HiTE: a fast and accurate dynamic boundary adjustment approach for full-length transposable element detection and annotation.
Kang Hu, Peng Ni, Minghua Xu, You Zou, Jianye Chang, Xin Gao, Yaohang Li, Jue Ruan, Bin Hu, Jianxin Wang
Author Information
Kang Hu: School of Computer Science and Engineering, Central South University, Changsha, 410083, China.
Peng Ni: School of Computer Science and Engineering, Central South University, Changsha, 410083, China. ORCID
Minghua Xu: School of Computer Science and Engineering, Central South University, Changsha, 410083, China.
You Zou: School of Computer Science and Engineering, Central South University, Changsha, 410083, China.
Jianye Chang: Shenzhen Branch, Guangdong Laboratory for Lingnan Modern Agriculture, Genome Analysis Laboratory of the Ministry of Agriculture and Rural Affairs, Agricultural Genomics Institute at Shenzhen, Chinese Academy of Agricultural Sciences, Shenzhen, 518000, China.
Xin Gao: Computer Science Program, Computer, Electrical and Mathematical Sciences and Engineering Division, King Abdullah University of Science and Technology (KAUST), Thuwal, Saudi Arabia. ORCID
Yaohang Li: Department of Computer Science, Old Dominion University, Norfolk, VA, 23529, USA. ORCID
Jue Ruan: Shenzhen Branch, Guangdong Laboratory for Lingnan Modern Agriculture, Genome Analysis Laboratory of the Ministry of Agriculture and Rural Affairs, Agricultural Genomics Institute at Shenzhen, Chinese Academy of Agricultural Sciences, Shenzhen, 518000, China. ORCID
Bin Hu: Key Laboratory of Brain Health Intelligent Evaluation and Intervention, Ministry of Education (Beijing Institute of Technology), Beijing, P. R. China. bh@bit.edu.cn.

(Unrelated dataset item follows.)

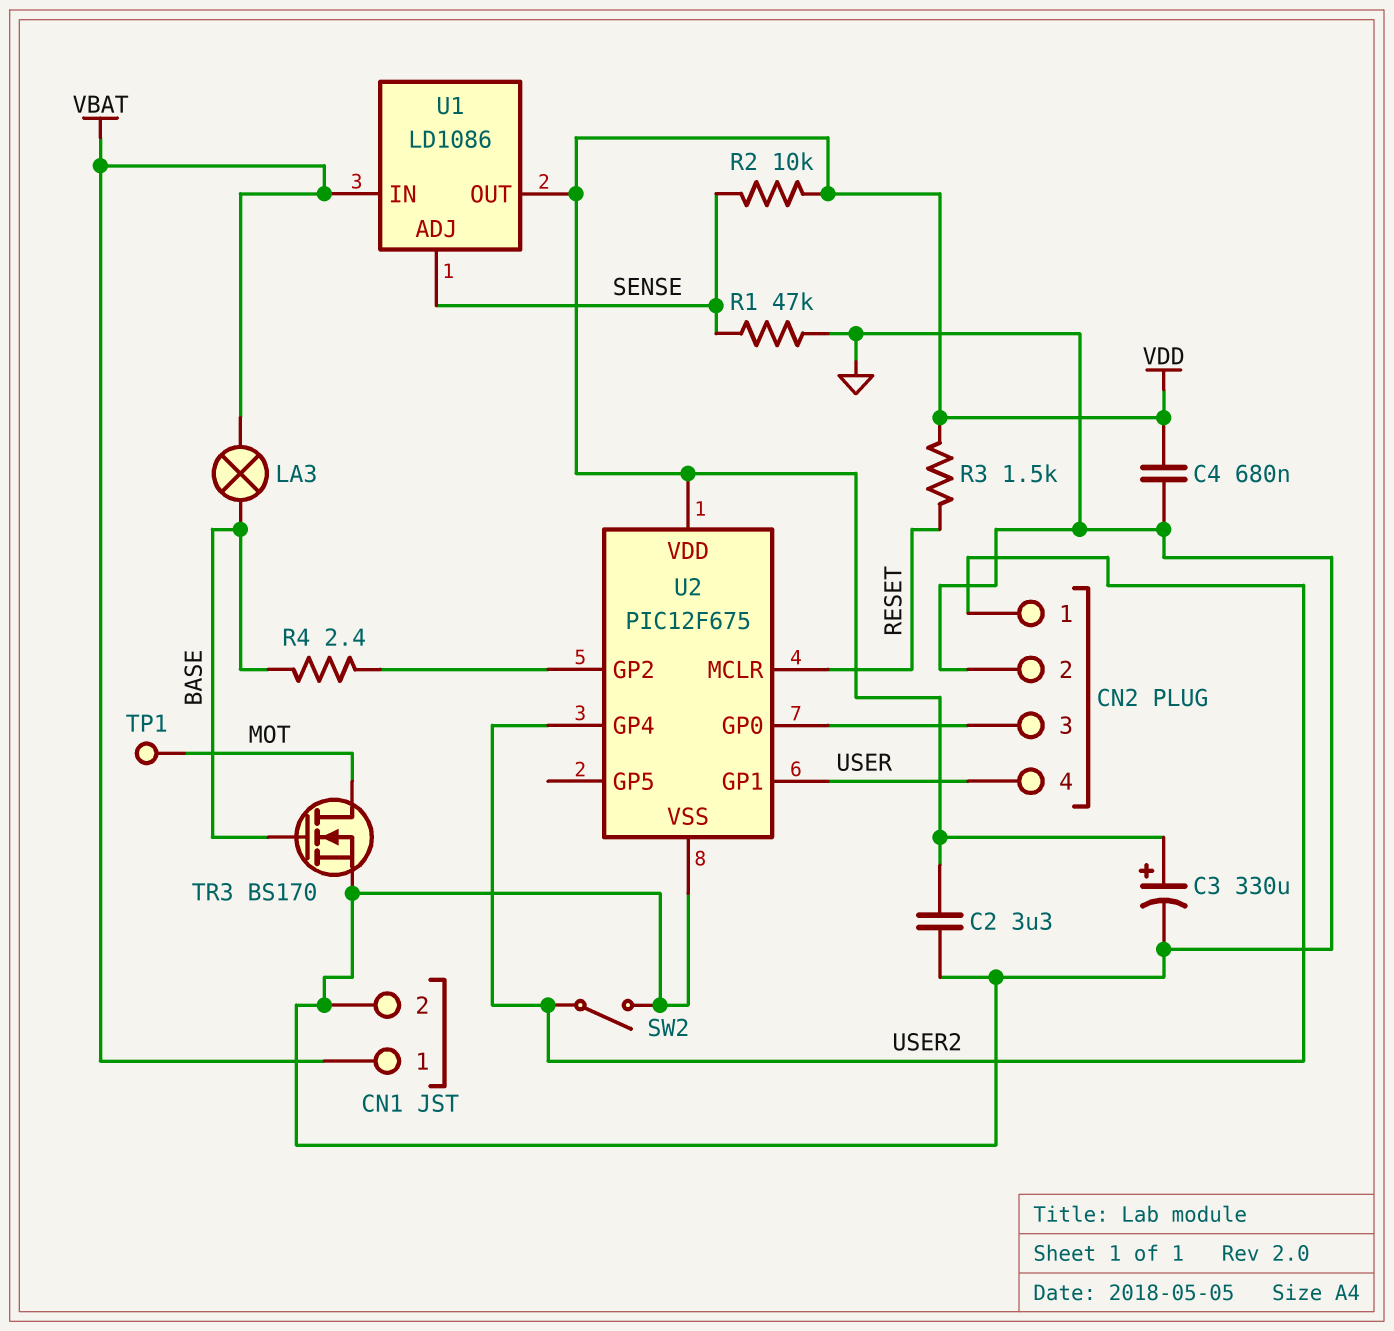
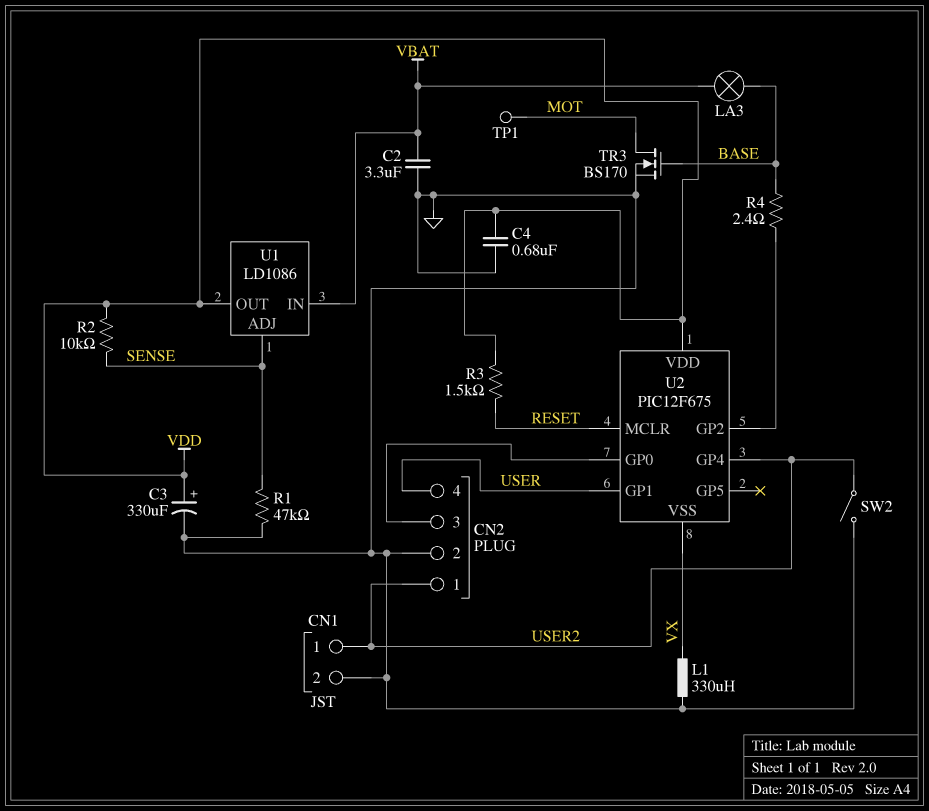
C2: 3.3uF (GND, VDD) -> 3.3uF (GND, VBAT)
CN1 pin 1: VBAT -> USER2
L1: none -> 330uH (GND, VX)
U2 pin VSS: GND -> VX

Jianxin Wang: School of Computer Science and Engineering, Central South University, Changsha, 410083, China. jxwang@mail.csu.edu.cn. ORCID
Recent advancements in genome assembly have greatly improved the prospects for comprehensive annotation of Transposable Elements (TEs). However, existing methods for TE annotation using genome assemblies suffer from limited accuracy and robustness, requiring extensive manual editing. In addition, the currently available gold-standard TE databases are not comprehensive, even for extensively studied species, highlighting the critical need for an automated TE detection method to supplement existing repositories. In this study, we introduce HiTE, a fast and accurate dynamic boundary adjustment approach designed to detect full-length TEs. The experimental results demonstrate that HiTE outperforms RepeatModeler2, the state-of-the-art tool, across various species. Furthermore, HiTE has identified numerous novel transposons with well-defined structures containing protein-coding domains, some of which are directly inserted within crucial genes, leading to direct alterations in gene expression. A Nextflow version of HiTE is also available, with enhanced parallelism, reproducibility, and portability.